Tudo começou em setembro de 1982, quando Mary Kellerman, uma garota de 12 anos de Chicago, recebeu um comprimido de Tylenol de seus pais após relatar dor de garganta. O Tylenol, um analgésico que contém paracetamol, é utilizado para aliviar diversas dores, como cefaleias, dores musculares, dores associadas a gripes e resfriados, dor de dente e desconfortos nas costas.
No entanto, para Mary, o remédio teve um efeito devastador, levando à sua morte poucas horas após o uso. Ela se tornou uma das sete vítimas fatais que consumiram cápsulas de Tylenol contaminadas. Posteriormente, foi revelado que o medicamento havia sido envenenado com cianeto, um composto altamente tóxico.

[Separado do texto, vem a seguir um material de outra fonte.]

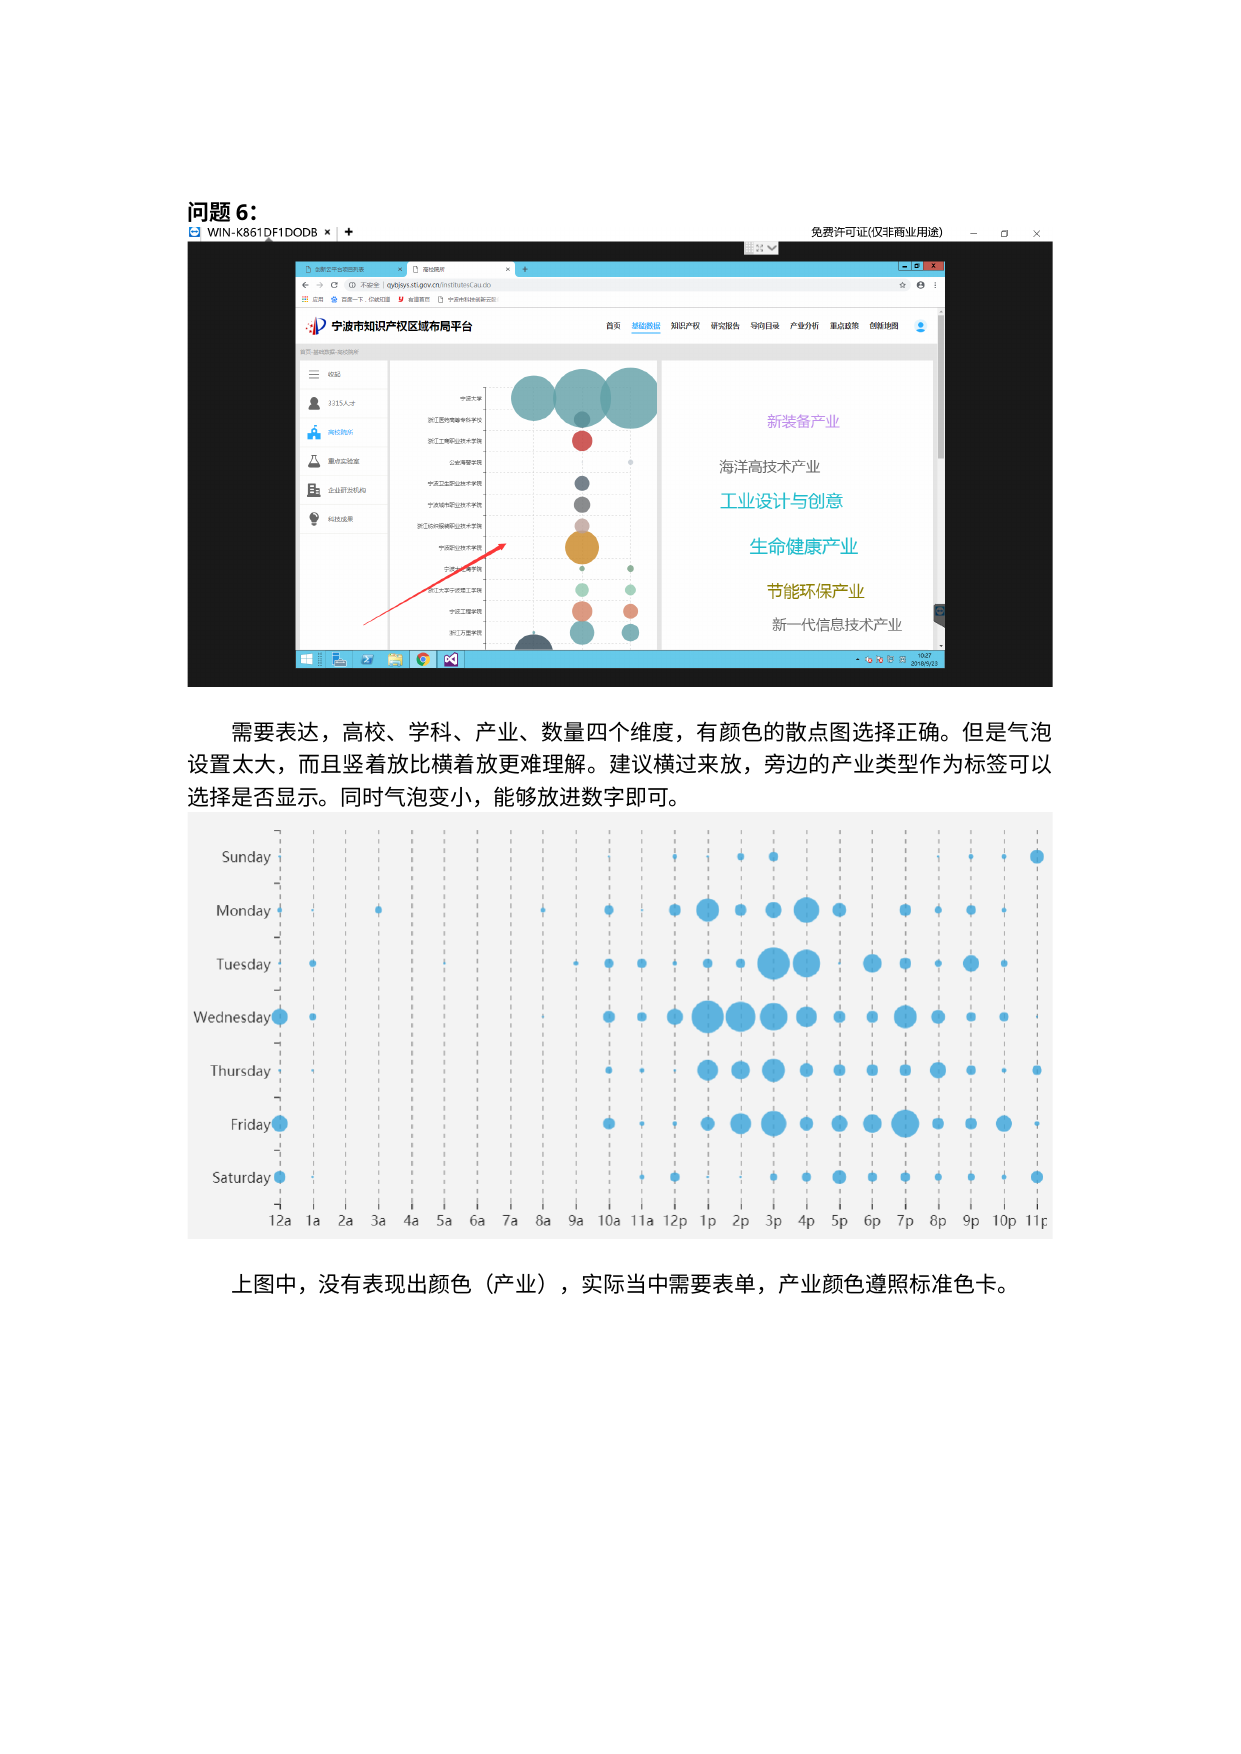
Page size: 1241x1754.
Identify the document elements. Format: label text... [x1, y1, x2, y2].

text 问题6： [187, 194, 1053, 227]
text 需要表达，高校、学科、产业、数量四个维度，有颜色的散点图选择正确。但是气泡设置太大，而且竖着放比横着放更难理解。建议横过来放，旁边的产业类型作为标签可以选择是否显示。同时气泡变小，能够放进数字即可。 [187, 714, 1053, 812]
text 上图中，没有表现出颜色（产业），实际当中需要表单，产业颜色遵照标准色卡。 [187, 1267, 1053, 1299]
picture [187, 812, 1053, 1239]
picture [187, 227, 1053, 687]
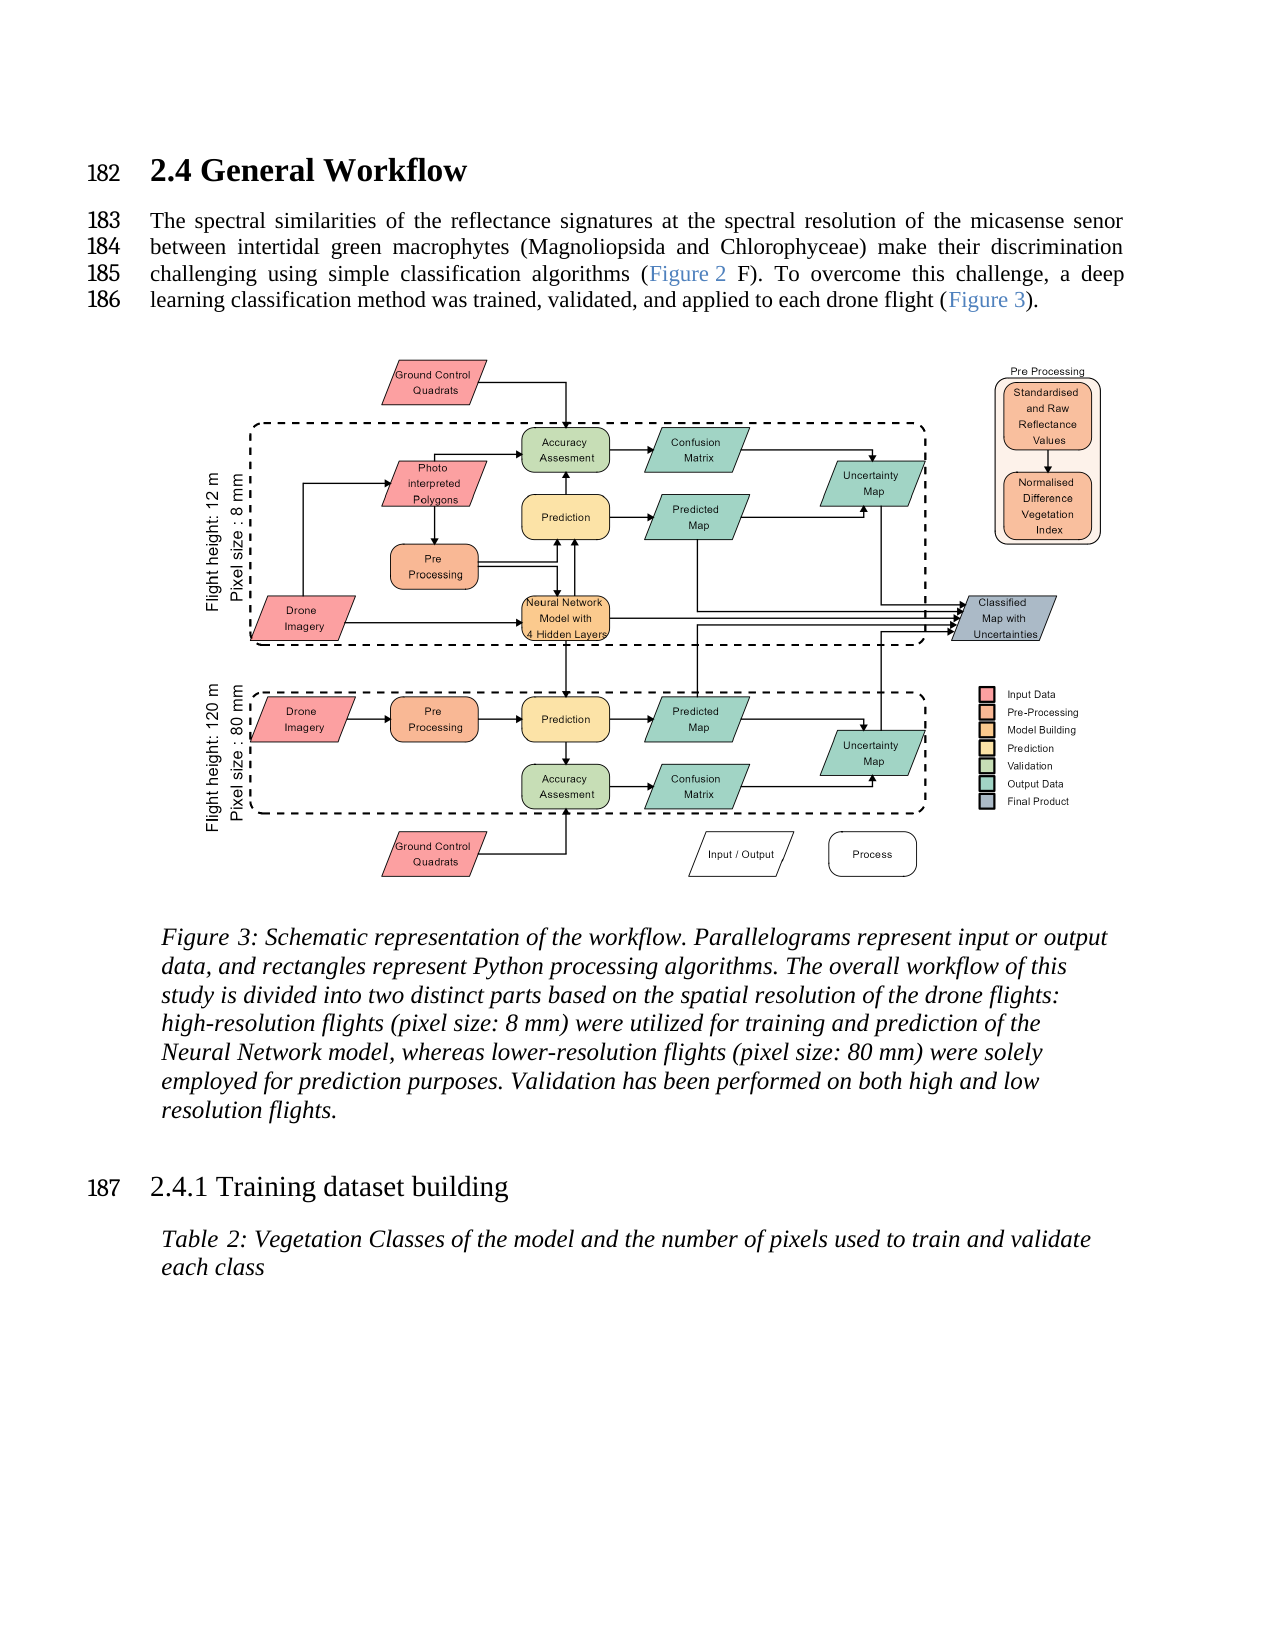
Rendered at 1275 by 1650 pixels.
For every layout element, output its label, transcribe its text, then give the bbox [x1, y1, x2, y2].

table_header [150, 1203, 1125, 1306]
table_header Figure 3: Schematic representation of the workflow. Parallelograms represent input or output data, and rectangles represent Python processing algorithms. The overall workflow of this study is divided into two distinct parts based on the spatial resolution of the drone flights: high-resolution flights (pixel size: 8 mm) were utilized for training and prediction of the Neural Network model, whereas lower-resolution flights (pixel size: 80 mm) were solely employed for prediction purposes. Validation has been performed on both high and low resolution flights. [150, 331, 1125, 1148]
subtitle 2.4.1 Training dataset building [150, 1169, 1125, 1203]
subtitle 2.4 General Workflow [150, 150, 1125, 188]
picture [180, 335, 1125, 902]
text The spectral similarities of the reflectance signatures at the spectral resolution of the micasense senor between intertidal green macrophytes (Magnoliopsida and Chlorophyceae) make their discrimination challenging using simple classification algorithms (Figure 2 F). To overcome this challenge, a deep learning classification method was trained, validated, and applied to each drone flight (Figure 3). [150, 207, 1125, 312]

A série, composta por três episódios de cerca de 40 minutos cada, revisita as mortes que provocaram um pânico generalizado. O incidente gerou uma crise de saúde pública, obrigando a fabricante Johnson & Johnson a implementar lacres invioláveis em seus produtos. Antes desse trágico evento, medicamentos e alimentos nos Estados Unidos eram armazenados apenas com tampas, sem qualquer tipo de segurança adicional.
A grande interrogação que emerge é: quem introduziu o cianeto no Tylenol e como os frascos contaminados chegaram às prateleiras das farmácias? Através de entrevistas, agentes do FBI buscam determinar se o envenenamento foi um ato intencional ou um acidente ocorrido em uma das fábricas da Johnson & Johnson.